EXERCISE DETAILS – Copy all lines containing the string "meters" from the records below.

[Stored items from a collection]
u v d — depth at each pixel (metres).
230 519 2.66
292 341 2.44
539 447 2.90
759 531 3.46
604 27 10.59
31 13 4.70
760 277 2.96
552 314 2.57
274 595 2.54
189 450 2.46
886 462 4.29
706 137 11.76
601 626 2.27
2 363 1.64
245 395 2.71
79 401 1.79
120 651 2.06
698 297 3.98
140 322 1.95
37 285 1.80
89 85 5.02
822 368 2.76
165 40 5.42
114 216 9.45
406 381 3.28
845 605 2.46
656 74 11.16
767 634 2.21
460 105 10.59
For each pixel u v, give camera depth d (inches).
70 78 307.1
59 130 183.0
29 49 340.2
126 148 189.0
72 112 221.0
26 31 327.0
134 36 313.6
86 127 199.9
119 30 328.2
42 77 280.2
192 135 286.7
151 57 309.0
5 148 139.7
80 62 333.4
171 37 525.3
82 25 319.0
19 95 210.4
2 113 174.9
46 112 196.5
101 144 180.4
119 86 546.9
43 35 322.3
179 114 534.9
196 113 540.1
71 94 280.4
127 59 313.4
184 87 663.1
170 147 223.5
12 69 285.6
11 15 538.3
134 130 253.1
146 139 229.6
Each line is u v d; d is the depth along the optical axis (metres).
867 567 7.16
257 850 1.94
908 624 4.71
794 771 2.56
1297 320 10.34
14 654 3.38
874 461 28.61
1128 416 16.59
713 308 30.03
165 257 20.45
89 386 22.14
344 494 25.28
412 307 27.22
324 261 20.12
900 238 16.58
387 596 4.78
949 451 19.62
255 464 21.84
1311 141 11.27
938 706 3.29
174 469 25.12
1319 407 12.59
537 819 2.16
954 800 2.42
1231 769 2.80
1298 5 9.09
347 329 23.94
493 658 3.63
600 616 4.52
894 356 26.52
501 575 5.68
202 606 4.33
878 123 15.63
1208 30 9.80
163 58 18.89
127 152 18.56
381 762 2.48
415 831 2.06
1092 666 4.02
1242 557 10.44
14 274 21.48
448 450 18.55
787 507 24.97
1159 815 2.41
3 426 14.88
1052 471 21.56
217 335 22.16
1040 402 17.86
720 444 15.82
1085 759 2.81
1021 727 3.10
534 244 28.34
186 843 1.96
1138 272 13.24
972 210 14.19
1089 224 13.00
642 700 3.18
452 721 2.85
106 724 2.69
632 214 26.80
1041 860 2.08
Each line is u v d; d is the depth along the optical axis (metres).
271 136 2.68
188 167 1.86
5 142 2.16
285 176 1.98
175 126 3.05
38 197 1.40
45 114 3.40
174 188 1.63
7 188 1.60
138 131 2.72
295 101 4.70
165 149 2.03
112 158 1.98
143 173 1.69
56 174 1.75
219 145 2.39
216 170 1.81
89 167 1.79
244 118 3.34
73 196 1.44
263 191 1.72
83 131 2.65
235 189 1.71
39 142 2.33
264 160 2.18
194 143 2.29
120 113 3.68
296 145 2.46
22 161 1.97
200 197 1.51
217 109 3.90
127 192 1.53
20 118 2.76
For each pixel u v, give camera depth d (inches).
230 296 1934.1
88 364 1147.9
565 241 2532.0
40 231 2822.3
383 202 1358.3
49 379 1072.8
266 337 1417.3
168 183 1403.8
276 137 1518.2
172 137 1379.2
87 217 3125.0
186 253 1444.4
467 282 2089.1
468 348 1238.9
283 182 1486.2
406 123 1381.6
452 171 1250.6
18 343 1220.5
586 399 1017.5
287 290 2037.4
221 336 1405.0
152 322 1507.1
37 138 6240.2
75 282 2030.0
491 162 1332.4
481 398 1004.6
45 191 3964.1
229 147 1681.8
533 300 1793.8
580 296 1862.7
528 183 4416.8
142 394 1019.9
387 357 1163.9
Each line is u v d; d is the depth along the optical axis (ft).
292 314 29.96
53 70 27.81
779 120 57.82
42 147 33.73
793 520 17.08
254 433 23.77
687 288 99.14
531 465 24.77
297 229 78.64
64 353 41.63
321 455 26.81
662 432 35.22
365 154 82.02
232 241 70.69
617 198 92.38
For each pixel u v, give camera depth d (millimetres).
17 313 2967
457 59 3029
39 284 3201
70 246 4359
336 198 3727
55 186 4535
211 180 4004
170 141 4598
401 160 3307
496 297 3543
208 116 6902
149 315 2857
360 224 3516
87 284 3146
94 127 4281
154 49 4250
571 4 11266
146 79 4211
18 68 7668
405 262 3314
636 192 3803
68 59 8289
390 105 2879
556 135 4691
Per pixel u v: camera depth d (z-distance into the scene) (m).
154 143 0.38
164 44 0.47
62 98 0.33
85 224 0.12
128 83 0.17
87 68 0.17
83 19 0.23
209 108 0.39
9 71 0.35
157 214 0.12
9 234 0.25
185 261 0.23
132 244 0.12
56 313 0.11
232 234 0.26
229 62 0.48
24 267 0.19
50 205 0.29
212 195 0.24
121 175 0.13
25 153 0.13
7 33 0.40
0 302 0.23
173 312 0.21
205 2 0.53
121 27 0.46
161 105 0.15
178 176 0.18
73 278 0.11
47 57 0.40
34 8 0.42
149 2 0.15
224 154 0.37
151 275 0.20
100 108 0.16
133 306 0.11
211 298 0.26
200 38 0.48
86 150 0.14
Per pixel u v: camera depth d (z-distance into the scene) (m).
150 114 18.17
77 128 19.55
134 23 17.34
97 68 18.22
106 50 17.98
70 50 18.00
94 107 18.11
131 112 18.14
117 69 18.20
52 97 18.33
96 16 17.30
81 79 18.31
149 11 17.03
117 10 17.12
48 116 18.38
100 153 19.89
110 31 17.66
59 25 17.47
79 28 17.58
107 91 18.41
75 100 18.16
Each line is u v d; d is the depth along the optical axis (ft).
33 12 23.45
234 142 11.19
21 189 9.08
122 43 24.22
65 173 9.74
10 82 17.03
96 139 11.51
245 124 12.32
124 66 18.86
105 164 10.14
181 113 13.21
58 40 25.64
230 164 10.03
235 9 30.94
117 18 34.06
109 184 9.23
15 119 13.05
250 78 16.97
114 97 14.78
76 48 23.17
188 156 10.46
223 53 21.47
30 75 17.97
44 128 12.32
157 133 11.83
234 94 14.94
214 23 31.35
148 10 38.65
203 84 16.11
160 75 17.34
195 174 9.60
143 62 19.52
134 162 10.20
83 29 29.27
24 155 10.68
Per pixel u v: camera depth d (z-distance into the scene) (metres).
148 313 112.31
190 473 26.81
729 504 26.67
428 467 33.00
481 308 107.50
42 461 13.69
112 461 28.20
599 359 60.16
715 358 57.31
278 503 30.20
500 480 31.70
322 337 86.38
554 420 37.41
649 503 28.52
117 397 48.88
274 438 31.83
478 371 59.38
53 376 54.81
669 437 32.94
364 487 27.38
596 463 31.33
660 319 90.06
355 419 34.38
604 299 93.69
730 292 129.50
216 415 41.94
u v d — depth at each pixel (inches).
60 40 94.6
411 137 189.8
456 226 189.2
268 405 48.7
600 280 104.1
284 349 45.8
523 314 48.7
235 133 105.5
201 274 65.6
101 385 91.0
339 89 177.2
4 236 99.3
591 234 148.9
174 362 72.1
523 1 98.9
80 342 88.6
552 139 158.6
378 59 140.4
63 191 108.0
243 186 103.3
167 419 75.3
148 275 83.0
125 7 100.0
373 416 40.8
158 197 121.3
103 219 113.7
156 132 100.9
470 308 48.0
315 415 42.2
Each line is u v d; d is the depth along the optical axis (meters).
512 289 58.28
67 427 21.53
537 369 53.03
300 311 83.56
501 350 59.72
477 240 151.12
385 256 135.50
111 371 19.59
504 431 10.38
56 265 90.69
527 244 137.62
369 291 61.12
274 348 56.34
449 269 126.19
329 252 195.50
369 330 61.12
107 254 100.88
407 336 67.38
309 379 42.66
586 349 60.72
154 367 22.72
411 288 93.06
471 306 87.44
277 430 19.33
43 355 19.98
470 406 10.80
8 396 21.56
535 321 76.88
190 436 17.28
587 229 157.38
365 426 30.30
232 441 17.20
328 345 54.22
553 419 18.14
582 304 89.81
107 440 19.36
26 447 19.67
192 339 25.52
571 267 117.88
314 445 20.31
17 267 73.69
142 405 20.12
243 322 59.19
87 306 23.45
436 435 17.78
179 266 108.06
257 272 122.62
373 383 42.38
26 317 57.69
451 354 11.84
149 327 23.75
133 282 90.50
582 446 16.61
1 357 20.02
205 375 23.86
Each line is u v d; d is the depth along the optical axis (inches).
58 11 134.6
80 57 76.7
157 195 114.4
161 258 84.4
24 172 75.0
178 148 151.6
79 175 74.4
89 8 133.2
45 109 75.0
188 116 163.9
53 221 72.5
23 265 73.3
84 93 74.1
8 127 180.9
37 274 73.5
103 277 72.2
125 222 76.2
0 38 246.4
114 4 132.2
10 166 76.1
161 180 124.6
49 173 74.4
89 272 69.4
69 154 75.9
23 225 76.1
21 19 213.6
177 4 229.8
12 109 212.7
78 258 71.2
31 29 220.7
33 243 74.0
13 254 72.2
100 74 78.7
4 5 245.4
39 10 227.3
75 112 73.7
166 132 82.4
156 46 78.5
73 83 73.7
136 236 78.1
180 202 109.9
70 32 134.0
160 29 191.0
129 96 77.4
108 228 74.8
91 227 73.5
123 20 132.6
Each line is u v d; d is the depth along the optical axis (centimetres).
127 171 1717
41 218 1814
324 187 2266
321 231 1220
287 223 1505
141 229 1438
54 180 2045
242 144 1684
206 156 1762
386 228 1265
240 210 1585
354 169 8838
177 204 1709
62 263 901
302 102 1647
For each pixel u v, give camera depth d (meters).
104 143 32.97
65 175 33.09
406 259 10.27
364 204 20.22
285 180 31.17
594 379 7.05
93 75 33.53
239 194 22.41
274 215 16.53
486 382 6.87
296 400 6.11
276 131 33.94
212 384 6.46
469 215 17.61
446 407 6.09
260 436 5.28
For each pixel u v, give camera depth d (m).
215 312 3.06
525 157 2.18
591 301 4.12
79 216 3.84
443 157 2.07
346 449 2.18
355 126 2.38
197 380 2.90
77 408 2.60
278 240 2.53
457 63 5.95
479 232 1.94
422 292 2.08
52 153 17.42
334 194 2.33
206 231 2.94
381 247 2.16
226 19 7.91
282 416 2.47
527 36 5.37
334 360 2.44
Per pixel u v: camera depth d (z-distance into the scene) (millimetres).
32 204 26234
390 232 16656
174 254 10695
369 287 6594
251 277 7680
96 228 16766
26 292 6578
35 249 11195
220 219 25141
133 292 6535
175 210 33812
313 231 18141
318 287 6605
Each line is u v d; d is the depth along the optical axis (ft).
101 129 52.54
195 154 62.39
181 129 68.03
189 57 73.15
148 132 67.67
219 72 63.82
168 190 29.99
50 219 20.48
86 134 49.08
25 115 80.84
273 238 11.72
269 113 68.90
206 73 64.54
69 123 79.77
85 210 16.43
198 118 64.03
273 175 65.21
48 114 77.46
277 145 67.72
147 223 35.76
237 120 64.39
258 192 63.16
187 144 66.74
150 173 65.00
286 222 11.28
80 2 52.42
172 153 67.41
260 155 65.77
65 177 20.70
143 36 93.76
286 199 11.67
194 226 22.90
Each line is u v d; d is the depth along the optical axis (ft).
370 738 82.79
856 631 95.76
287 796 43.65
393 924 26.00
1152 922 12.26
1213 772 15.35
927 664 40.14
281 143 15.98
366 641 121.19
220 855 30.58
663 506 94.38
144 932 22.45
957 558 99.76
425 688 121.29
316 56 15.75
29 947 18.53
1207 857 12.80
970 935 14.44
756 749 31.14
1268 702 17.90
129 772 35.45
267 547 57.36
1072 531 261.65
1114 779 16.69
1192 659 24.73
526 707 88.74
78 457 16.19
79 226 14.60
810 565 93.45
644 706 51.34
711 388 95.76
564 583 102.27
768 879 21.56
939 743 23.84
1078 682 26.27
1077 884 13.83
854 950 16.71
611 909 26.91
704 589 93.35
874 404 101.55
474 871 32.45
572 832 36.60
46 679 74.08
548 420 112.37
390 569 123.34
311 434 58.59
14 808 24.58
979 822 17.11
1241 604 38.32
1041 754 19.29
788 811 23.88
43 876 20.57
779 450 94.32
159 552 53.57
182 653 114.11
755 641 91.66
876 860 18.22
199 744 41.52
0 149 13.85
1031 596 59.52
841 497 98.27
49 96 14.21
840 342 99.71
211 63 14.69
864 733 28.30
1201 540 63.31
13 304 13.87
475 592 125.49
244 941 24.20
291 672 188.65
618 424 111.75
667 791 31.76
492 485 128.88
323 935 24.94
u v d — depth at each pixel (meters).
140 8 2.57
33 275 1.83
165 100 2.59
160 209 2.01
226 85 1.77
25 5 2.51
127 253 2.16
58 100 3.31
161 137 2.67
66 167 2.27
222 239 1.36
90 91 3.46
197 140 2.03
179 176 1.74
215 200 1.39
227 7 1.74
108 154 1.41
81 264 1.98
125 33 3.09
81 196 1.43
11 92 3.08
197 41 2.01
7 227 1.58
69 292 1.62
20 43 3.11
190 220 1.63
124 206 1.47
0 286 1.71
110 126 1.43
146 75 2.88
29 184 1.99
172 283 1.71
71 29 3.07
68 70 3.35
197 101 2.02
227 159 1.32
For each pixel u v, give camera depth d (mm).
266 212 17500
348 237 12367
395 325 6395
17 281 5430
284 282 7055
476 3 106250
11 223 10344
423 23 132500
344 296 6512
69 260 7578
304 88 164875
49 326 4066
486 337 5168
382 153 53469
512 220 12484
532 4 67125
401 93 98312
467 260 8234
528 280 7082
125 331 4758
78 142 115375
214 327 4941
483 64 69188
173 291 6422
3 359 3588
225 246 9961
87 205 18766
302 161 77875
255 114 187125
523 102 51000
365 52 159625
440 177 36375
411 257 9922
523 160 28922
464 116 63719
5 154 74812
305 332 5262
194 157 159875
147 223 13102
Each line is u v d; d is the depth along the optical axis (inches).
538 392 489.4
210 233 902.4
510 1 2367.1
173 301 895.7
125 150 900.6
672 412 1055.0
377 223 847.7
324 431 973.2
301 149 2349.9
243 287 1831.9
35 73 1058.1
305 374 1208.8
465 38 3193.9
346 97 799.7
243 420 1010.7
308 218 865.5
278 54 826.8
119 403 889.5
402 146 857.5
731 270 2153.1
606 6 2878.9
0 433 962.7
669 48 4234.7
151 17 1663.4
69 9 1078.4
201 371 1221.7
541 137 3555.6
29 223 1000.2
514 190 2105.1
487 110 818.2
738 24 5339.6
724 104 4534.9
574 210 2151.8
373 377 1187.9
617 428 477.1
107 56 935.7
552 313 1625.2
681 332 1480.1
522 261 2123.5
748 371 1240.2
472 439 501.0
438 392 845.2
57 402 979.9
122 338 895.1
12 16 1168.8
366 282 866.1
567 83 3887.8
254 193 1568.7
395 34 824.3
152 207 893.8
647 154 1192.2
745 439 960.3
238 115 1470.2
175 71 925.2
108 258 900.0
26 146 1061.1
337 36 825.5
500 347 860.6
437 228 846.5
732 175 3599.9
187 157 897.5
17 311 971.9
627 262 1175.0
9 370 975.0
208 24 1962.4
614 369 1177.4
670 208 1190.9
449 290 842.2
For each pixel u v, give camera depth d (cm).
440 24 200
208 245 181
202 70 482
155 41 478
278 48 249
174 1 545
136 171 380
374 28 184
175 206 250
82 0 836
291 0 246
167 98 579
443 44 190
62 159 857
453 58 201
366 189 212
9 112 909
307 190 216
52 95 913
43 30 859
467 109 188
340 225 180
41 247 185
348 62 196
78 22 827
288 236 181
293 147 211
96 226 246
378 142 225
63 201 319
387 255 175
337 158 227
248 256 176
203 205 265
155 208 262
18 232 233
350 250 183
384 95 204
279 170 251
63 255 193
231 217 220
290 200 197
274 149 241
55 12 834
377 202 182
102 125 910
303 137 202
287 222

SOLUTION FOR THIS PROBLEM –
Each line is u v d; d is the depth along the optical axis (meters).
For each pixel u v, give camera depth d (meters).
u v d — depth at each pixel (meters).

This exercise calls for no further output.